No, in fact newborns with PWS often cannot get enough nourishment because low muscle tone impairs their sucking ability. Many require special feeding techniques or tube feeding for several months after birth until muscle control improves. Sometimes in the following years, children with PWS develop an intense interest in food and can quickly gain excess weight if calories are not restricted.
What kind of behavioural problems do people with PWS have?
In addition to their involuntary focus on food, people with PWS tend to have obsessive/compulsive behaviours that are not related to food, such as repetitive thoughts and verbalisations, collecting and hoarding of possessions, picking at skin irritations, and a strong need for routine and predictability. Frustrations or changes in plans can easily set off a loss of emotional control in someone with PWS, ranging from tears to temper tantrums to physical aggression. While medication can help some individuals, minimising difficult behaviour is best managed through careful structuring of the person’s environment and consistent use of positive behaviour management and support.
What kind of future can people with PWS and their families expect?

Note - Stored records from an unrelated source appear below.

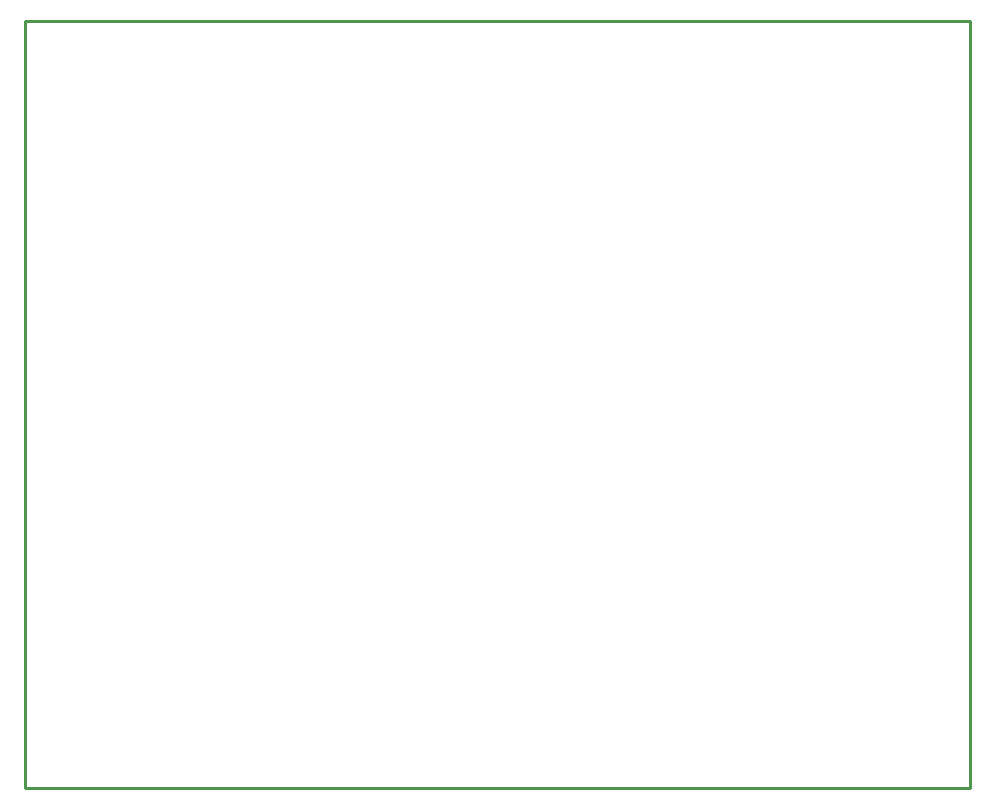
<source format=gbr>
%TF.GenerationSoftware,KiCad,Pcbnew,7.0.9-7.0.9~ubuntu22.04.1*%
%TF.CreationDate,2024-07-19T15:24:13+03:00*%
%TF.ProjectId,RP2040pc_Rev_B,52503230-3430-4706-935f-5265765f422e,B*%
%TF.SameCoordinates,PX68e7780PY7735940*%
%TF.FileFunction,Profile,NP*%
%FSLAX46Y46*%
G04 Gerber Fmt 4.6, Leading zero omitted, Abs format (unit mm)*
G04 Created by KiCad (PCBNEW 7.0.9-7.0.9~ubuntu22.04.1) date 2024-07-19 15:24:13*
%MOMM*%
%LPD*%
G01*
G04 APERTURE LIST*
%TA.AperFunction,Profile*%
%ADD10C,0.254000*%
%TD*%
G04 APERTURE END LIST*
D10*
X0Y65000000D02*
X80000000Y65000000D01*
X80000000Y0D01*
X0Y0D01*
X0Y65000000D01*
M02*

</source>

PWS cannot be outgrown, but with help, people with PWS may expect to accomplish many of the things their ‘normal’ peers do – complete school, achieve in their interests, be a productive worker under the right conditions, even move away from their family home. They do, however, need a significant amount of support from their families and from school, work and residential service providers to both achieve these goals and to avoid obesity and the very serious health consequences that accompany it. Even for those with an IQ within the normal range, lifelong diet supervision and protection from food availability is needed. Although in the past many people with PWS died in adolescence or young adulthood, prevention of obesity can enable those with PWS to have a normal life span. New medications, such as growth hormone, are already improving the quality of life for many people with PWS. With early diagnosis and medical intervention and support, people with PWS can lead a happy and meaningful life, and contribute to the community and society.

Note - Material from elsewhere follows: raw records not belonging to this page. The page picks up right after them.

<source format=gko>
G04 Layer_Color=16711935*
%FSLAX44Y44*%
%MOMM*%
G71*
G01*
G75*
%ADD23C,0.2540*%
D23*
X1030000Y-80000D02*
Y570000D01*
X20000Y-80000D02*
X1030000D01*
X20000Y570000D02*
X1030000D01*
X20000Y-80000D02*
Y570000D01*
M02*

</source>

What support services are available for people with PWS and their families?
At various stages during their lives people with PWS typically requirement therapeutic assistance from physiotherapists, occupational therapists, speech and language therapists, dieticians, orthotists as well as a range of medical specialists. Furthermore, their families and carers may require significant practical and emotional support.

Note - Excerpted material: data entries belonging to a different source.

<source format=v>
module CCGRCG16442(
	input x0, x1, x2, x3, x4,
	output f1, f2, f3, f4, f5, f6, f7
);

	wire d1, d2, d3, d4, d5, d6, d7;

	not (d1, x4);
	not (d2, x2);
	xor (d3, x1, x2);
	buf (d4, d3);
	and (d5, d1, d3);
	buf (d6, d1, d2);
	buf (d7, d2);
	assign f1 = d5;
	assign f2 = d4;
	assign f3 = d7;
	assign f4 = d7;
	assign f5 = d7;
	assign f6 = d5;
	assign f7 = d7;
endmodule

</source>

Graifin House, a dedicated community residential service set up and run in Dublin by RehabCare in 2003, offers residential care to six young adults with PWS. Through the support of RehabCare and appropriate linkages with the acute sector and local community, each individual gets the opportunity to maximise their own quality of life and contribute to society. Those at Graifin House live a regulated lifestyle with an emphasis on a healthy diet and regular exercise.
What educational needs do people with PWS have?
In the past, children with PWS were generally directed towards special schools that catered only for children with special needs. In recent years with the move towards integrating children with special needs into mainstream schools, parents have been able to explore other options for educating their child with PWS. Some children with PWS do very well in special schools and some children do very well in mainstream schools.
Regardless of their intellectual ability, PWS children need constant supervision in school to ensure that they do not have inappropriate access to food. They may need assistance with their school work. Because of physically challenges such as their small size, weak muscle tone and weight, they may also need assistance both in the classroom, in PE and in the playground. They may also need a range of behavioural and emotional supports.